Pneumonia caused by atypical bacteria solely counted for 10% of the cases. It has well been established that M. pneumoniae has always played a more crucial role in CAP among older age groups [35]. Evidence of M. pneumoniae infection in this study was detected in ten patients (11.1%); in three of them, it was found mixed with either bacterial or viral infection. Similar rates were recorded by Layani-Milon et al. and Chiang et al. [14, 36]. This finding drives the attention to the role of CAP caused by M. pneumoniae in children less than 5 years old even if the rates had not reached those recorded among older age groups [37].

The most common viral infection causing CAP was influenza viruses (12.2%). Earlier studies had named influenza virus as the best example of primary viral pneumonia [38]. Comparable rates were documented in the same age group by more recent studies [39, 40]. RSV was less reported in our study (4.4%) compared to other studies as we excluded children with bronchiolitis. Evidence of viral and bacterial coinfection was detected in four cases. However, the lack of viral isolation or antigen detection assays in the study halted the determination of the exact pathogenesis whether these were concomitant or secondary bacterial infections.

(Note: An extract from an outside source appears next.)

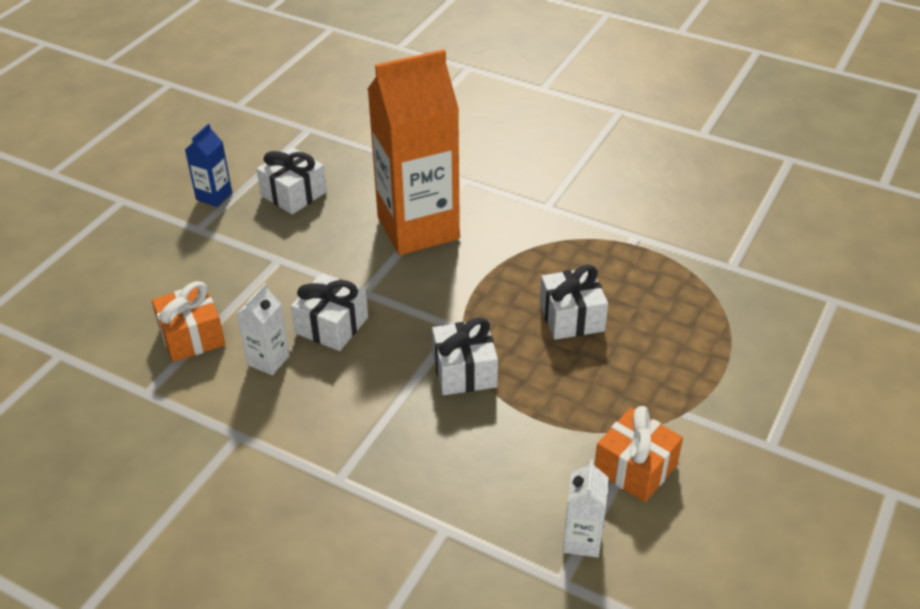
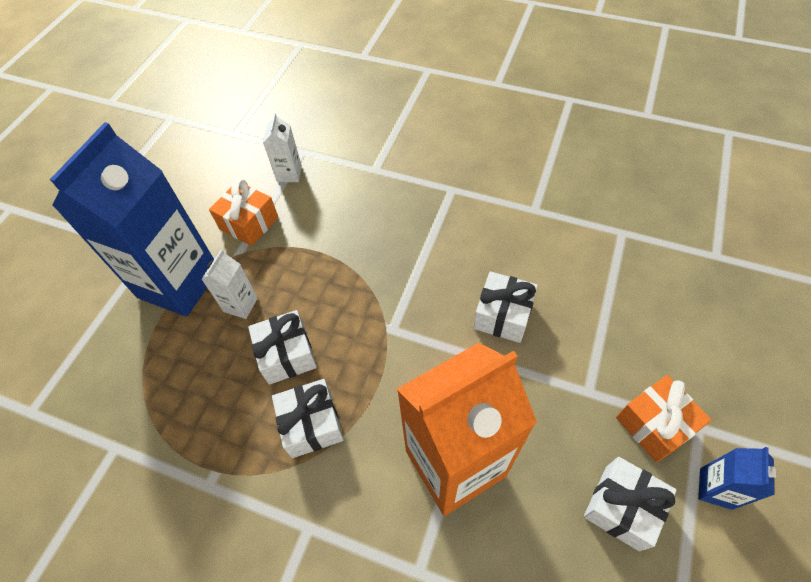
camera: 175 degrees right, 15 degrees up
(192, 336) = (619, 287): orange gift -> orange gift (654, 424)
(268, 360) = (542, 273): white carton -> white carton (240, 304)
(464, 371) = (378, 284): white gift -> white gift (311, 424)
(714, 401) = (179, 283): none -> blue carton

Interestingly, Pseudomonas aeruginosa, an uncommon cause of CAP [41], was isolated from a patient who had serological evidence of M. pneumoniae infection. It should be mentioned that the patient presented in bad general condition that necessitated admission to the intensive care unit and mechanical ventilation.

Supporting previous reports, we found that clinical manifestations, and laboratory and radiographic findings are poor indicators of the underlying etiology in childhood pneumonia [35]. Except for the severe respiratory distress that was significantly higher in patients with identified causative agent and also in patients with mixed infections when compared to other groups, all other clinical manifestations did not show association of significant importance in this study. Even the historical clinical differentiation between typical bacterial pneumonia and atypical pneumonia had been shown as an inaccurate reflection for the etiology [42]. Coinciding with Elemraid et al. [43], we found neutrophilia more significant in patients with nonviral etiology.

Limitation

There are some limitations in this study that should be noted, including the relatively small-sized sample that was restricted to hospital admitted patients. Wider scale studies that include ambulatory patients are needed to provide more information about the etiological agents implicated in the disease. Microbiological techniques used in the study were limited to conventional bacteriological identification methods and serological assay against most common respiratory pathogens. Yet, more diagnostic modalities as PCR and viral antigen detection could aid in identifying more etiologic agents.

Conclusion

S. aureus, M. pneumoniae, and influenza viruses were the most detected causative agents identified in the study. Local therapeutic and prevention guidelines for CAP should have special focus on these agents. Clinical manifestations and radiologic findings could not be relied upon to differentiate between bacterial and viral pneumonia, which necessitate the adoption of rapid feasible microbiologic diagnostic technique to aid in the diagnosis and management of hospitalized patients.

Funding Statement

Funding sources The authors have no funding to report.